* Required action *
For this exercise, reproduce each entry below exactly, excluding pictures.

* Stored data *
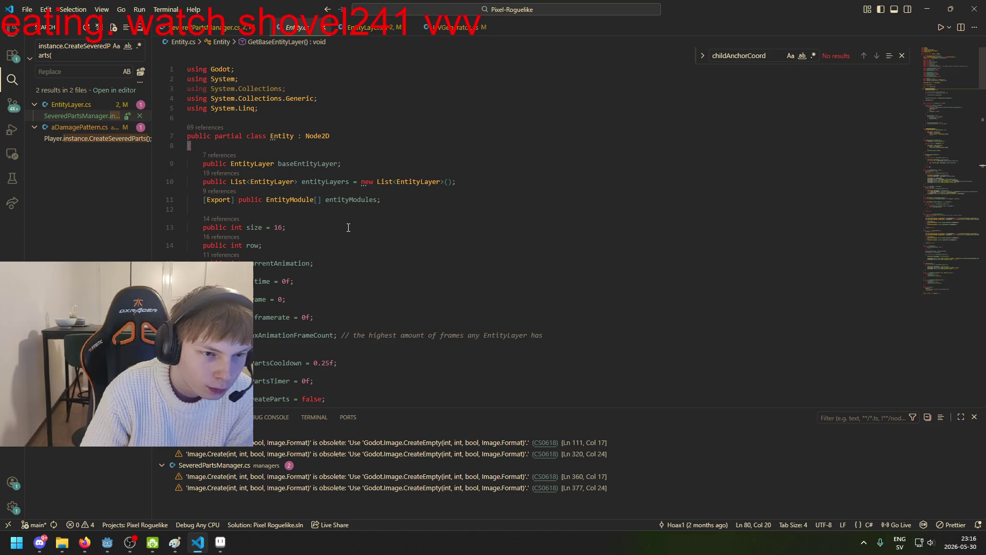
Show EntityLayer.cs and inspect the CreateSeveredParts declaration
left_click(369, 27)
scroll(265, 214, "down", 3)
scroll(265, 215, "up", 5)
scroll(265, 215, "up", 13)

* Solution to the exercise *
Show EntityLayer.cs and inspect the CreateSeveredParts declaration
left_click(369, 27)
scroll(265, 214, "down", 3)
scroll(265, 215, "up", 5)
scroll(265, 215, "up", 13)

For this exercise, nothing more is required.